By contrast, I have other databases such as my financial database that collects and organizes information about banking, investment and project cost information (highly useful at tax time), in which the AI assistants such as Classify, See Also and See Related text are of little use (the text content of these items really isn’t topically coherent) – but really are not needed for my purposes. A great deal of this content is from scans sent to DEVONthink Pro Office for OCR. Those scans are first sent to a special database, Incoming Scans, that holds 32 smart groups. Each of those smart groups is based on a search of document content that results in separation of incoming scans by text content, so that documents from each bank, investment firm, bills by vendor and so on are automatically organized and can be moved into appropriate groups in my financial database. Neat trick! Most of my filing chores resulting from scanning a stack of documents to DEVONthink are simplified. After emptying those 32 smart groups there will likely be only a few remaining Items in the Incoming Scans database that require individual attention.

I treat my databases like information Lego blocks, opening and closing them as needed. Of course, as the option in Database Properties to supply indexing information to Spotlight is checked, I can do Spotlight searches across all my databases, whether they are currently open or not.

I rarely need to share data with other applications on my Mac, so favor Import-captured rather than Index-captured databases. I like to be able to organize database content without worrying about synchronizing them with Finder content. Just a matter of my workflows and preference. Others may need or prefer to use Index-csaptures and that works for them.

korm · April 5, 2015, 7:20pm

If you are cloning your boot drive and its content to a smaller drive you might want to consider changing that strategy. I always clone boot drives to external drives with at least the same capacity as the boot drive and use software built for cloning – such as Carbon Copy Cloner, etc.

levelbest · April 5, 2015, 8:55pm

I agree. I have had problems upgrading to Yosemite so I am still at Mavericks. I will get there, It’s on my projects list of to-dos. But for now, I have to make sure my backup fits on a 1TB drive. And yes, I use CCC too. Highly recommended app.

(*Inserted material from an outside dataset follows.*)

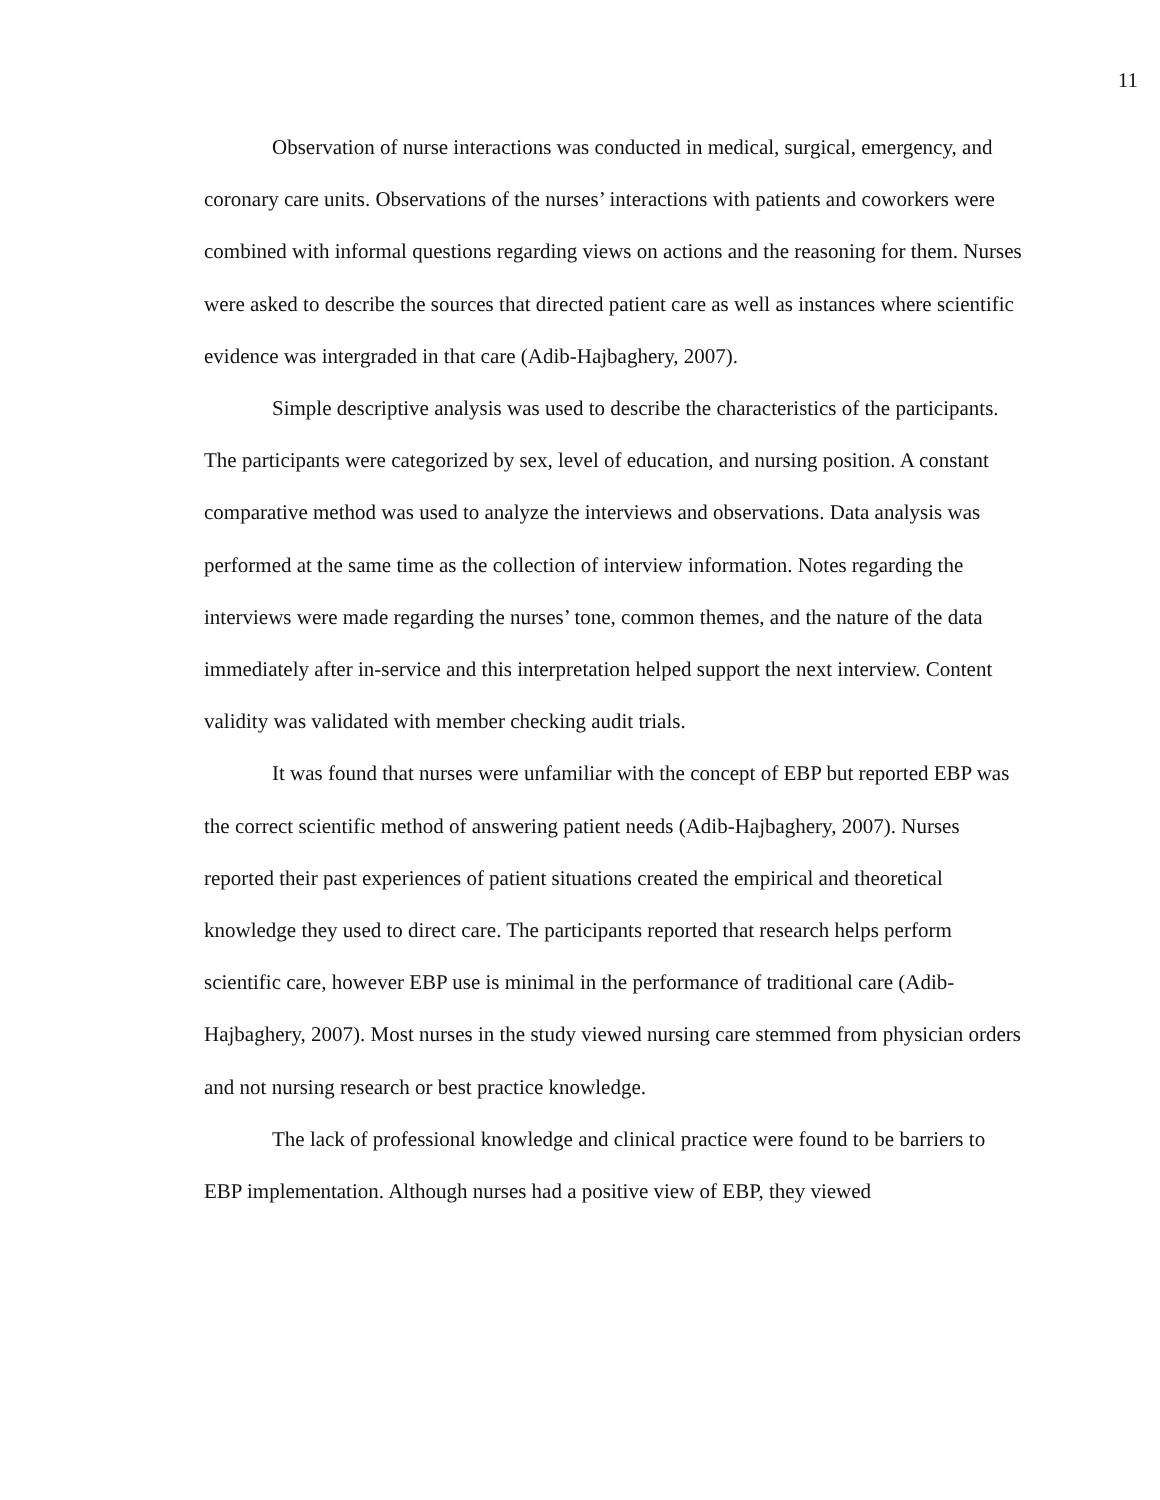11
Observation of nurse interactions was conducted in medical, surgical, emergency, and coronary care units. Observations of the nurses’ interactions with patients and coworkers were combined with informal questions regarding views on actions and the reasoning for them. Nurses were asked to describe the sources that directed patient care as well as instances where scientific evidence was intergraded in that care (Adib-Hajbaghery, 2007).
Simple descriptive analysis was used to describe the characteristics of the participants. The participants were categorized by sex, level of education, and nursing position. A constant comparative method was used to analyze the interviews and observations. Data analysis was performed at the same time as the collection of interview information. Notes regarding the interviews were made regarding the nurses’ tone, common themes, and the nature of the data immediately after in-service and this interpretation helped support the next interview. Content validity was validated with member checking audit trials.
It was found that nurses were unfamiliar with the concept of EBP but reported EBP was the correct scientific method of answering patient needs (Adib-Hajbaghery, 2007). Nurses reported their past experiences of patient situations created the empirical and theoretical knowledge they used to direct care. The participants reported that research helps perform scientific care, however EBP use is minimal in the performance of traditional care (Adib-Hajbaghery, 2007). Most nurses in the study viewed nursing care stemmed from physician orders and not nursing research or best practice knowledge.
The lack of professional knowledge and clinical practice were found to be barriers to EBP implementation. Although nurses had a positive view of EBP, they viewed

levelbest · April 5, 2015, 9:12pm

In my case, I have many years of poorly backed up files. I Have whole documents folders inside of other folders. I have my old MDD G4 hard drives backed up and my old 12" Powerbook drive backed up. It’s all a very large and lovely MESS!.

I have used duplicate checkers already, quite a bit. I have also been learning new strategies for how I think and where I should be putting things so I can find them again. One of the benefits that I discovered in DTPO right away was how I could look at a file, use the magic hat, and see a different file that was also relevant.

For example, I worked as a FEMA inspector for a few major disasters. I did nearly 500 emergency inspections after Katrina alone. As a writer naturally I did my best to record the stories that I heard and to describe how I felt. But that process took some years and involved writing a coffee shop in Taos, writing in a cabin on Hood Canal, Writing in Virginia on my old MDD G4, and on and on and on.

When I found some writing I had done, just a few pages, about the Superdome and some stories I was told, I clicked down the magic hat list and found something I had written in a cafe in Taos about another aspect of the disaster. The files were not named the same at all but DTPO made a good suggestion to look at them both.

I am culling the herd as It were, finding the interesting ideas again and killing off the duplicates. I am turning what I have that is research, into proper research and turning what is salable into real marketable ideas.

I realize that my documents folder also has Microsoft user data and other non essential files and no, I am not going to include them in my index or import. I am focused primarily on my 4 life goals and their sub goals, and my 8 support areas.

All of this is about learning to build and to maintain a concrete folder structure so that I can decide where things belong.